The realignment of the ONC advisory workgroups reflect ONC's emphasis on system interoperability and secure national health information exchange as it implements a new 10-year game plan that was unveiled in June. That plan focuses on building an interoperable, nationwide health IT infrastructure to pave the way for the secure exchange of patient information; it includes privacy and security among five core building blocks.
The recent moves by ONC are aimed at repositioning the agency as HITECH Act funding for electronic health records incentives, as well as other projects, including start-up statewide HIEs and regional extension centers offering EHR support, is winding down.
Most of the old tiger team's recommendations were related to the HITECH meaningful use incentive program for EHRs and patient rights of access to records under HIPAA, McGraw noted.
Looking ahead, the new privacy and security workgroup will be tackling recommendations on:
- Big data and privacy in healthcare, including legal and technical challenges related to the privacy and security of big data;
- The Federal HIT Strategic Plan that ONC is developing;
- Rules for Stage 3 of the HITECH Act EHR incentive program;
- ONC's 10-year Interoperability Roadmap;
- Consent issues related to access to health information of minors/adolescents/young adults, and special protections for their health information.
McGraw's new co-chair of the workgroup is attorney Stanley Crosley of the law firm Drinker Biddle & Reath LLP, the former chief privacy officer at Eli Lilly. Crosley is also director of the Indiana University Center for Law, Ethics and Applied Research.
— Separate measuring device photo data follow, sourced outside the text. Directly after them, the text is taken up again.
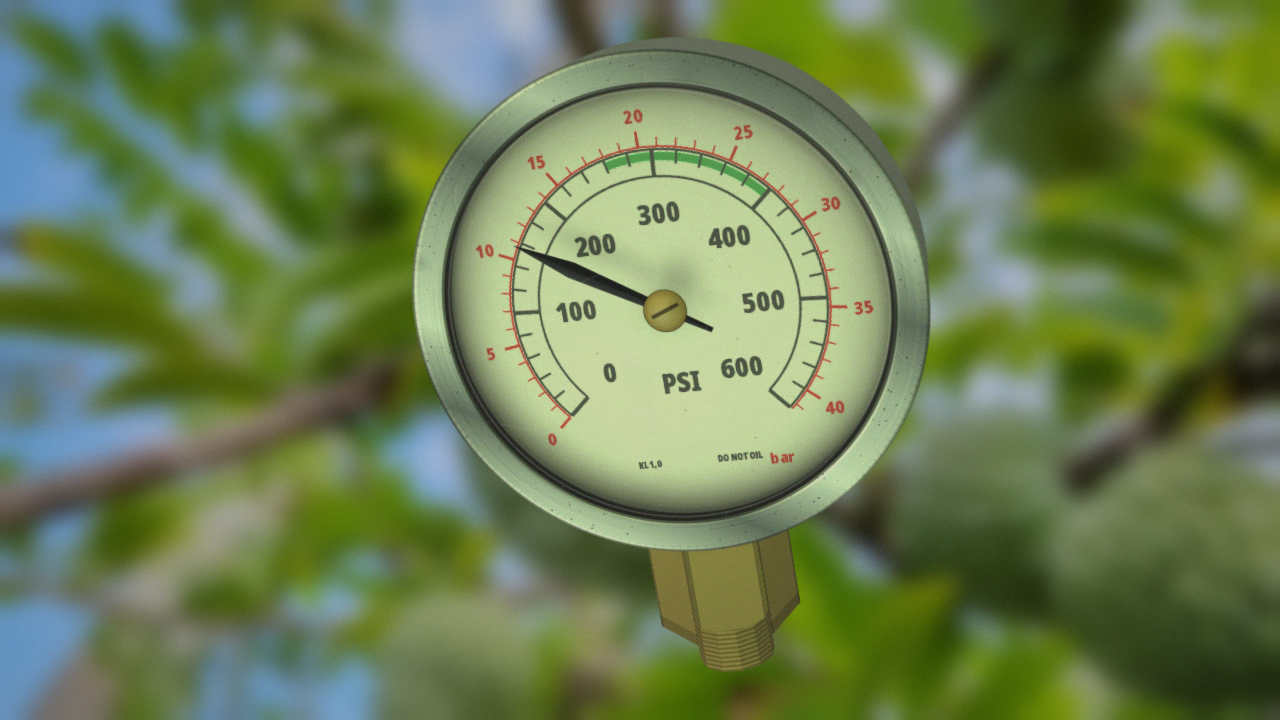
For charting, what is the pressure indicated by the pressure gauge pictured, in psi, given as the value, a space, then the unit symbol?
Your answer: 160 psi
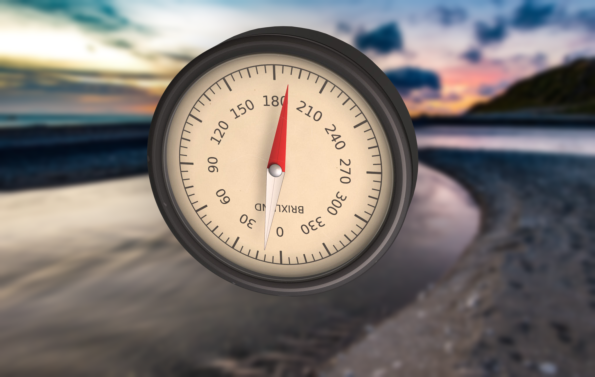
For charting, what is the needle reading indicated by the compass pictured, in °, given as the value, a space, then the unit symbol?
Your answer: 190 °
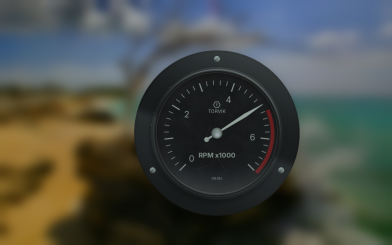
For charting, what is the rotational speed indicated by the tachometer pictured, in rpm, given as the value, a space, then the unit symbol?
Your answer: 5000 rpm
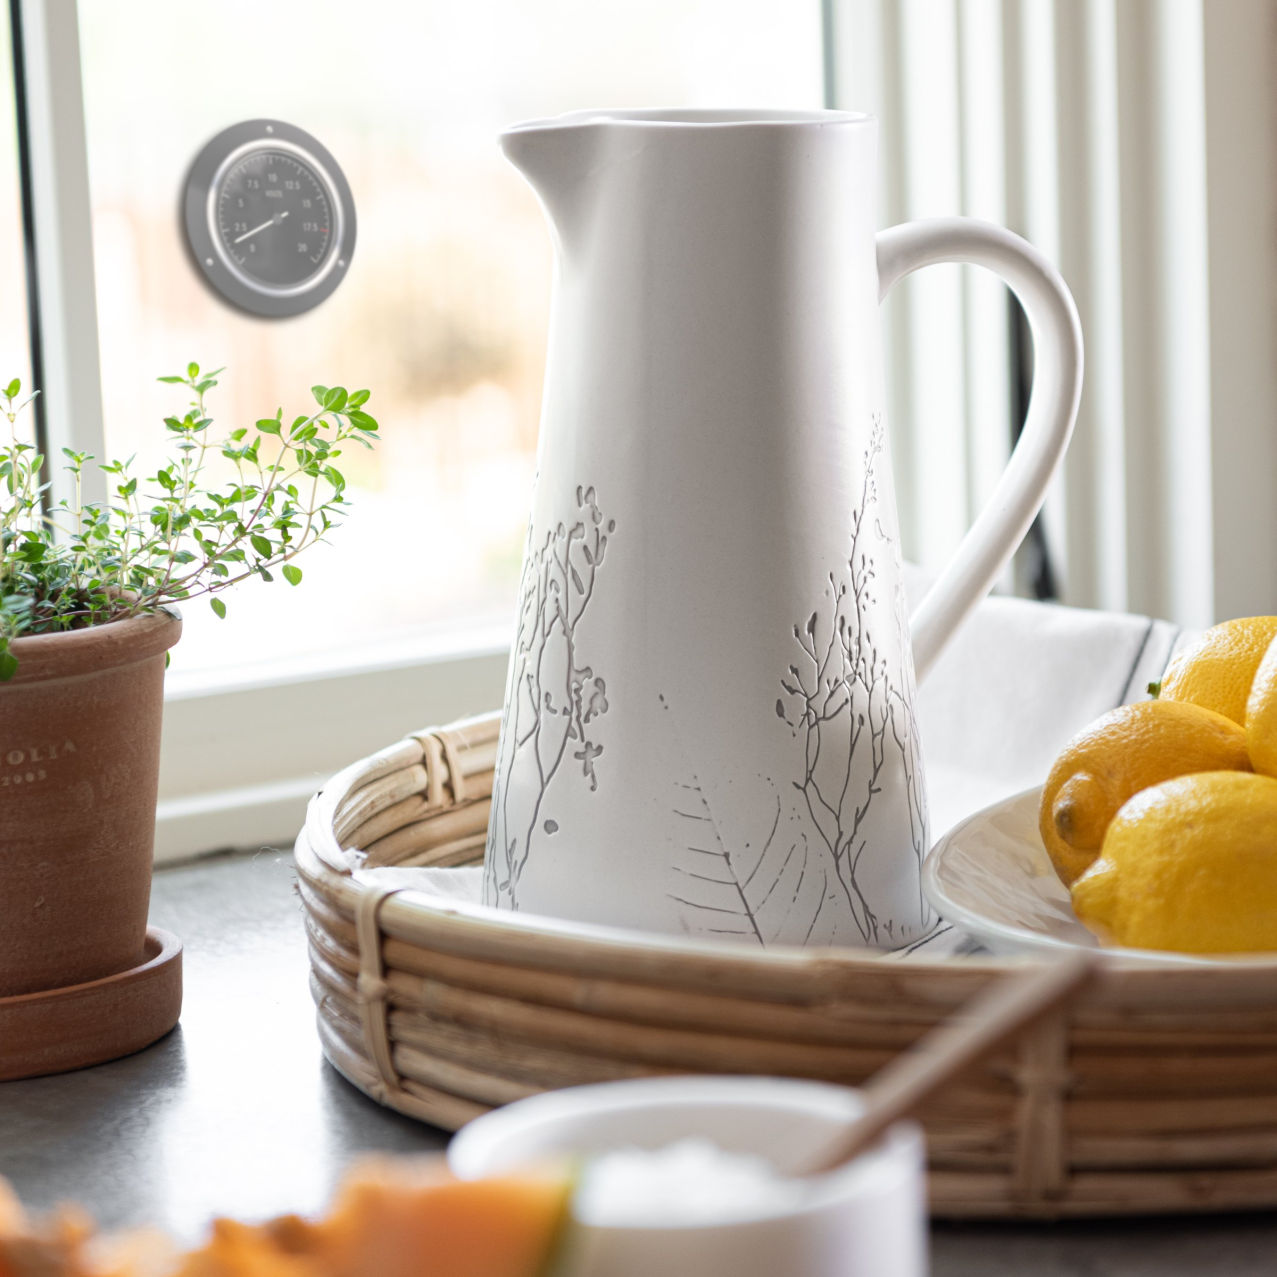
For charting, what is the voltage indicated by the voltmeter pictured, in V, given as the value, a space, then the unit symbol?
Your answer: 1.5 V
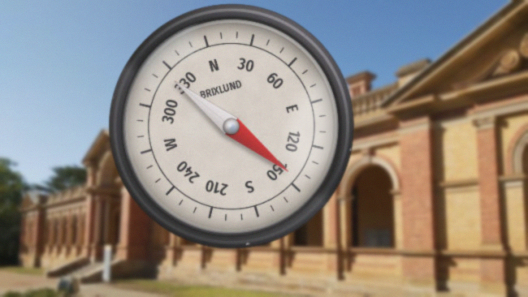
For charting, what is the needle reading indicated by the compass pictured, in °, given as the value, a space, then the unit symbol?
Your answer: 145 °
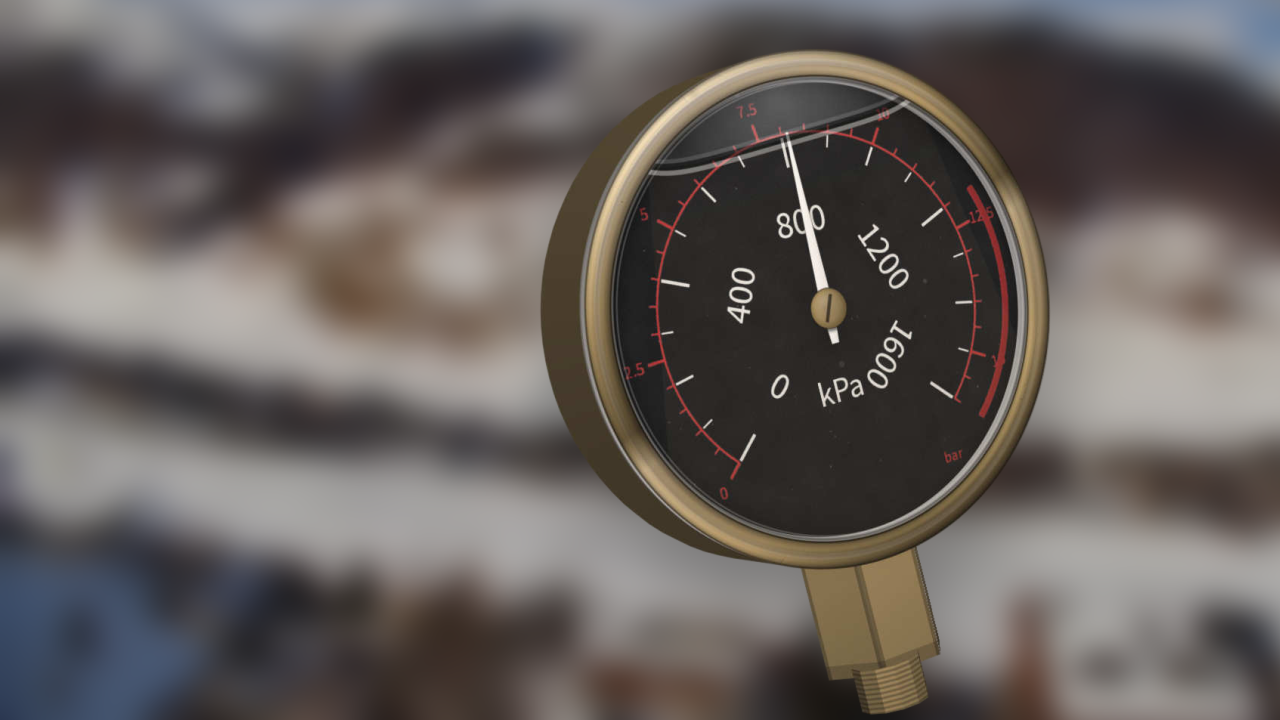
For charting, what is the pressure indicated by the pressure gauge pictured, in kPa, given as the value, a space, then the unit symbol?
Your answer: 800 kPa
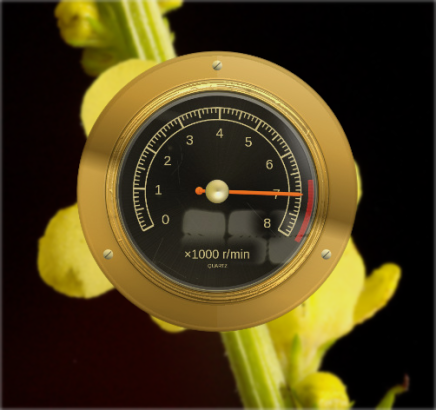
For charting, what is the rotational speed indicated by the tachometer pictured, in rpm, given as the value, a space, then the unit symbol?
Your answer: 7000 rpm
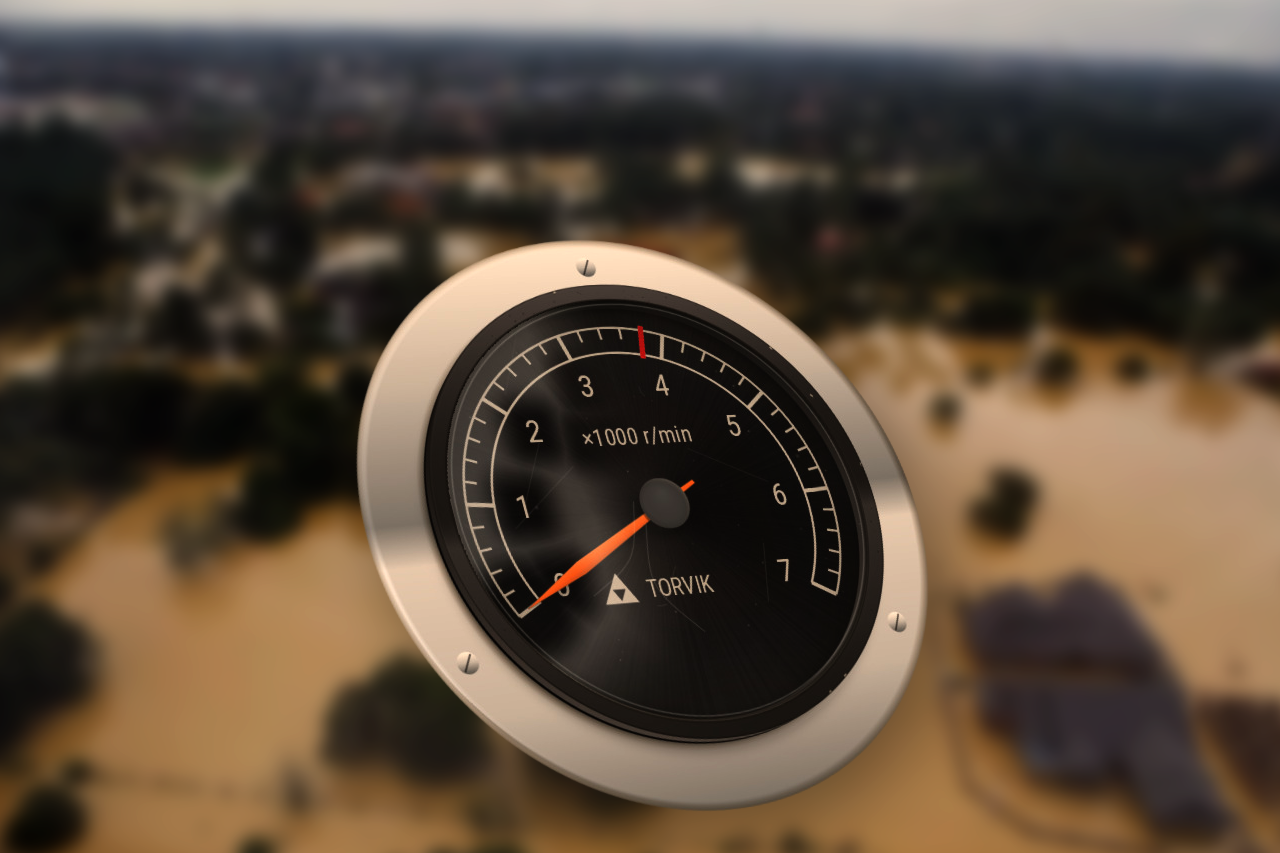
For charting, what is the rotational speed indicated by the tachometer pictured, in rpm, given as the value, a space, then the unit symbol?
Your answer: 0 rpm
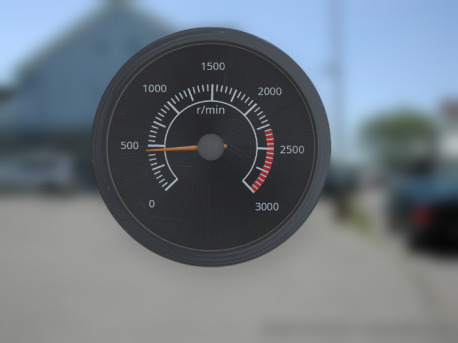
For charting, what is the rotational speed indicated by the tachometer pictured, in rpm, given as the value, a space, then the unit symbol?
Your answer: 450 rpm
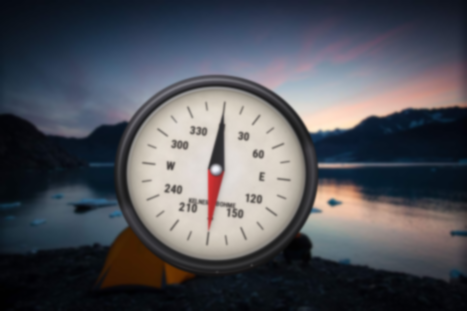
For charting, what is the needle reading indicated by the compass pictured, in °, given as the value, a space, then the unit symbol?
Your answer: 180 °
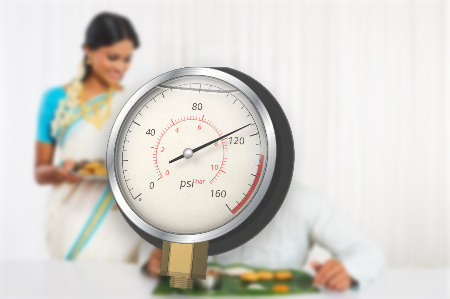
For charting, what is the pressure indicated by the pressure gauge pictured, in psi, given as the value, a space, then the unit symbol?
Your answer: 115 psi
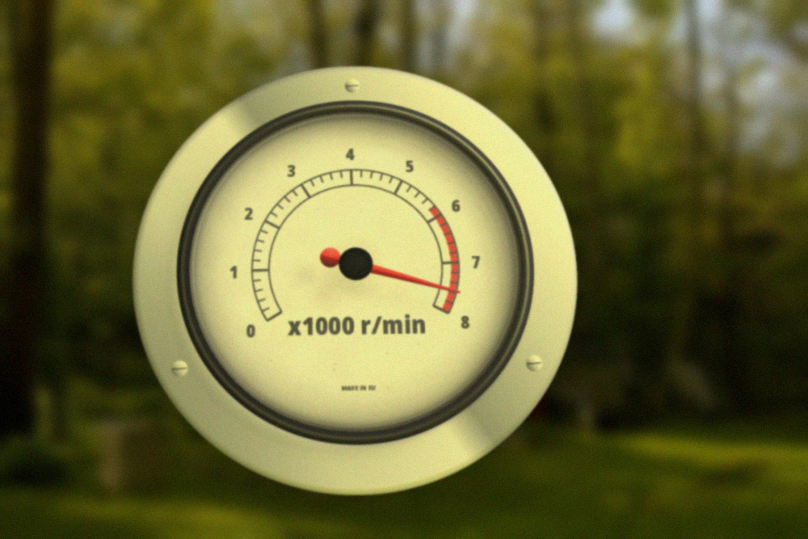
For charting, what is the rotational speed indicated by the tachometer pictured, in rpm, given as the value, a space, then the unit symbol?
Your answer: 7600 rpm
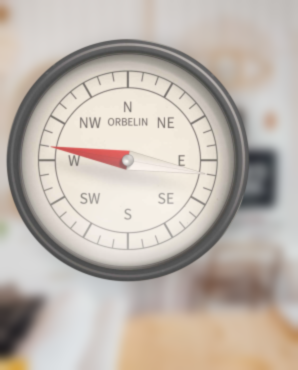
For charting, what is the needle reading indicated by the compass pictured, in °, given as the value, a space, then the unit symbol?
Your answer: 280 °
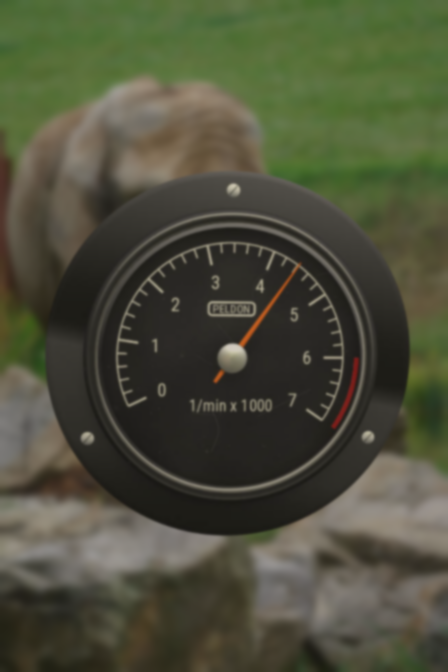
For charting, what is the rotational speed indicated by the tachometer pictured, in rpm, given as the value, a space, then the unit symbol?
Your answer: 4400 rpm
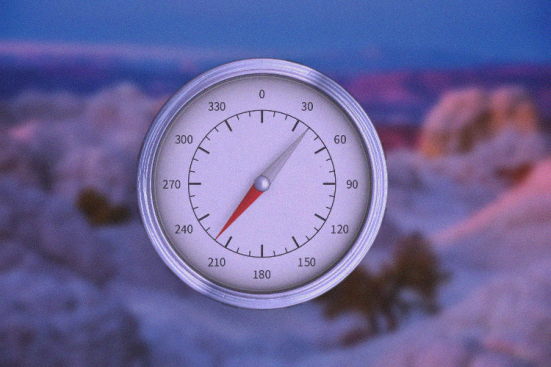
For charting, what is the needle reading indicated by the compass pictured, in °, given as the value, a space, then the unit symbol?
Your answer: 220 °
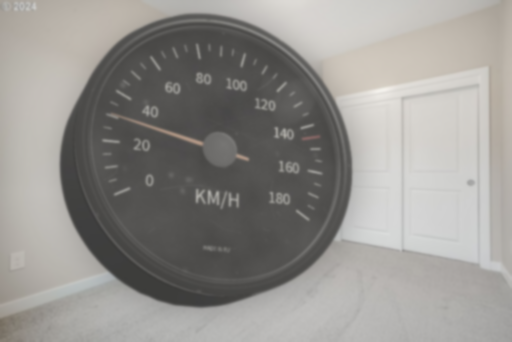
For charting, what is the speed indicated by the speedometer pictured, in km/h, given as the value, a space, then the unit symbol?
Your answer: 30 km/h
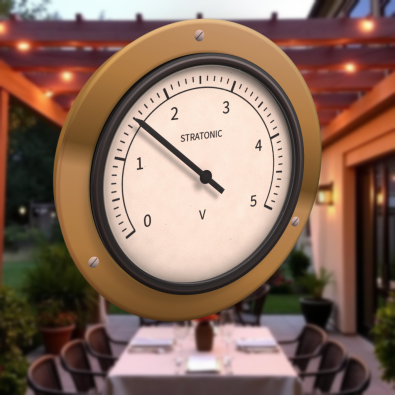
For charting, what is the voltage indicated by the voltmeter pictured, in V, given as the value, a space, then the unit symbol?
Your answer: 1.5 V
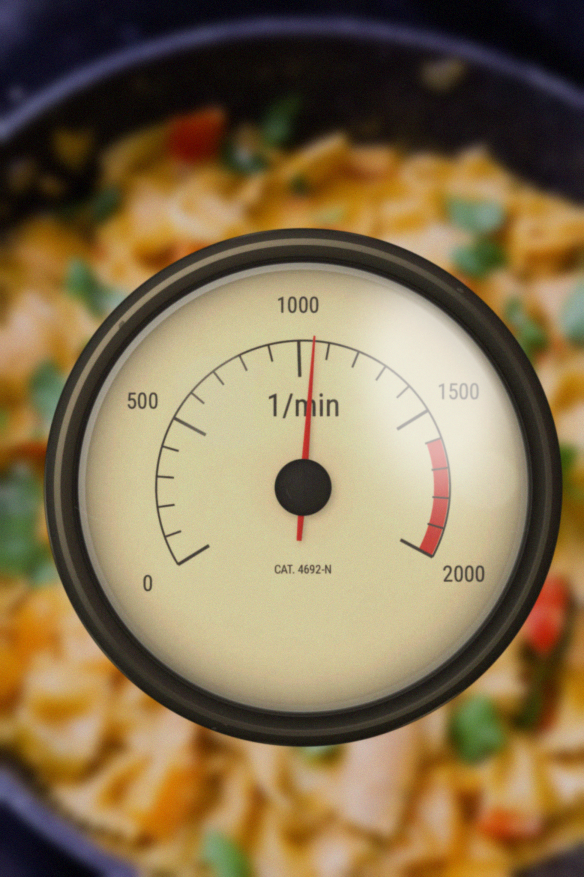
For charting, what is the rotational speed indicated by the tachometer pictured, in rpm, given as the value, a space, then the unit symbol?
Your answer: 1050 rpm
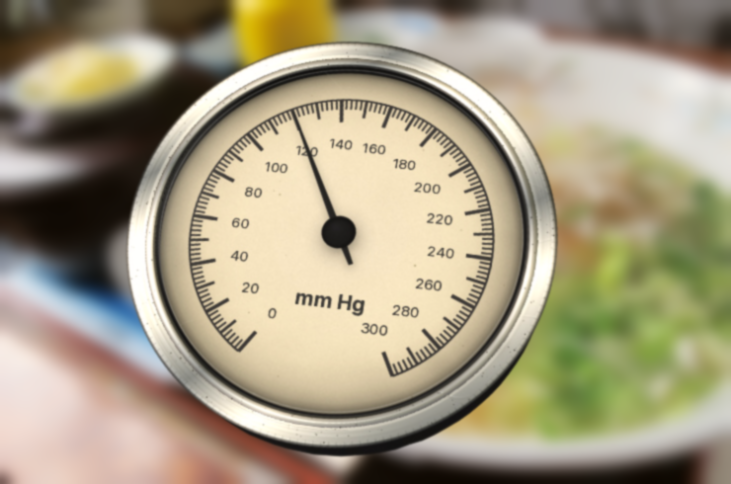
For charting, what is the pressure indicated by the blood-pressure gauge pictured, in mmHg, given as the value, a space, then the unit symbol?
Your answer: 120 mmHg
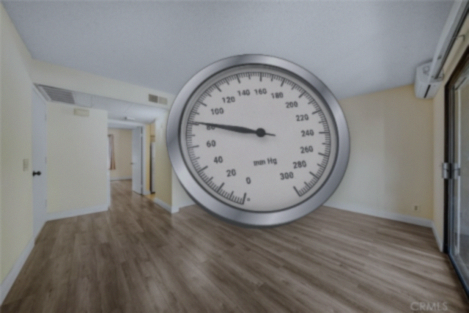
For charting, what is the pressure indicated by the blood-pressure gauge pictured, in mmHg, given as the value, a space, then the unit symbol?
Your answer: 80 mmHg
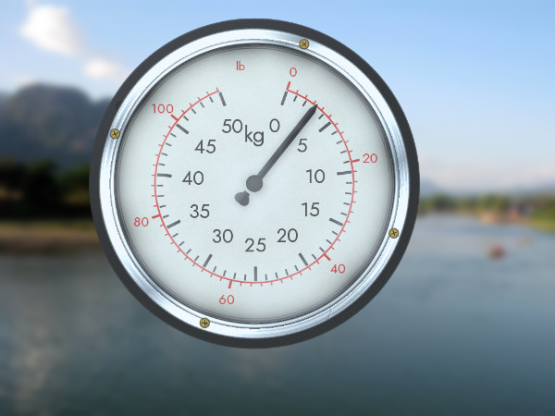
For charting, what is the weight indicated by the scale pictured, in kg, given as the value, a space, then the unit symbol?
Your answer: 3 kg
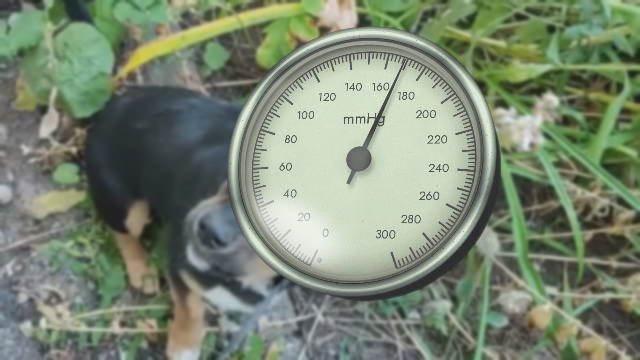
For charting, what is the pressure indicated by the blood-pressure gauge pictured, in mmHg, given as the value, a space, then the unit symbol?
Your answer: 170 mmHg
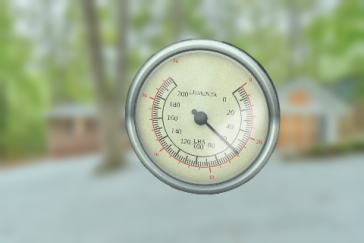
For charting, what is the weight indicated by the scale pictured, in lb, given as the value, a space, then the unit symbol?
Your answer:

New members of the group are:
- Deb Bass, executive director of the Nebraska Health Information Initiative, a health information exchange;
- Donna Cryer, CEO of CryerHealth, a healthcare consulting and advocacy firm;
- Linda Kloss, CEO of Kloss Strategic Advisors, a consulting firm;
- David Kotz, associate dean of the faculty for the sciences at Dartmouth College;
- Gilad Kuperman, director of interoperability informatics of New York Presbyterian Hospital;
- Manuj Lal, general counsel, chief privacy office and CISO at PatientPoint, a health IT solutions provider;
- Mark Sugrue, chief nursing informatics officer of Lahey Hospital and Medical Center; and
- John Wilbanks, co-founder of Sage Bionetworks, a non-profit that works on collaborative biomedical research.
Previous tiger team members returning to the new Privacy and Security Workgroup are:
- David McCallie, vice president of informatics at EHR vendor Cerner Corp.;
- Micky Tripathi, CEO of the Massachusetts eHealth Collaborative; and
- Gayle Harrell, a former health IT executive and current member of the Florida House of Representatives.
The workgroup also includes several representatives from government agencies, including the Social Security Administration; Veteran's Health Administration; HHS' Office for Civil Rights, which oversees enforcement of HIPAA compliance; and ONC's office of chief privacy officer.